*TASK DETAILS*:
For each line below that contains the string "Convert", copy that line.

[TASK MATERIAL]

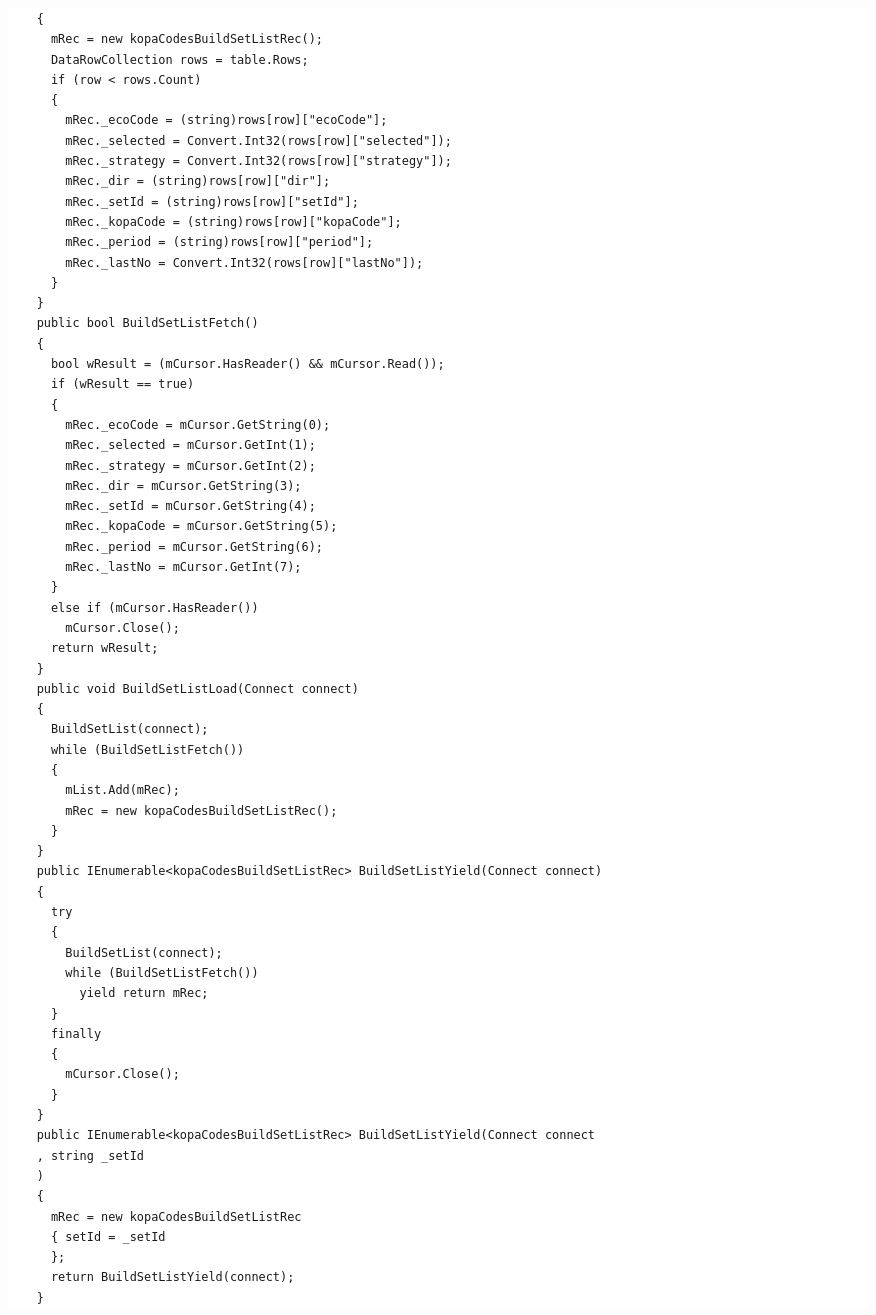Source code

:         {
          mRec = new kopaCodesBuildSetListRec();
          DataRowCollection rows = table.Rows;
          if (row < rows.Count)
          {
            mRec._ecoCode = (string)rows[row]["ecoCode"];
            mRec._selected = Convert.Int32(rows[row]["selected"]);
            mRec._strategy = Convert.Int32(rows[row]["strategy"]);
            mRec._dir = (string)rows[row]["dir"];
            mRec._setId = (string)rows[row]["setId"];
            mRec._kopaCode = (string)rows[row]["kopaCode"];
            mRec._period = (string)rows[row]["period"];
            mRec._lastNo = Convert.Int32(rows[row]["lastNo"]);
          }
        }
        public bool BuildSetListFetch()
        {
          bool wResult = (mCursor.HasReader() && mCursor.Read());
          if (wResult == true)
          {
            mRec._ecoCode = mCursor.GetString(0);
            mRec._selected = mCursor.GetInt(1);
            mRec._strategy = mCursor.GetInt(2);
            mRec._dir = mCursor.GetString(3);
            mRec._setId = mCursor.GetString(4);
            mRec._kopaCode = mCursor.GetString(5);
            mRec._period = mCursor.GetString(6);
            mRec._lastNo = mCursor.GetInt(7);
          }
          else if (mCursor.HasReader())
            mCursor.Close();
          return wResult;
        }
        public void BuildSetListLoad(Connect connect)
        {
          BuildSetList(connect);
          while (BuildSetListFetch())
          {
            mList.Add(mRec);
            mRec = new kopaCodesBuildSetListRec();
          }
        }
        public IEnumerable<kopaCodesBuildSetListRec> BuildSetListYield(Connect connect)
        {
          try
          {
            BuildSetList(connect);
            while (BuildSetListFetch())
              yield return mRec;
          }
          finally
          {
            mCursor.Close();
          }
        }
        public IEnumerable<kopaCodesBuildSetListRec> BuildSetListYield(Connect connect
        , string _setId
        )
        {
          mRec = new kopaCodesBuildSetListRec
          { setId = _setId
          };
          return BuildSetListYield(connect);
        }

[/TASK MATERIAL]

*SOLUTION TO THIS EXERCISE*:
            mRec._selected = Convert.Int32(rows[row]["selected"]);
            mRec._strategy = Convert.Int32(rows[row]["strategy"]);
            mRec._lastNo = Convert.Int32(rows[row]["lastNo"]);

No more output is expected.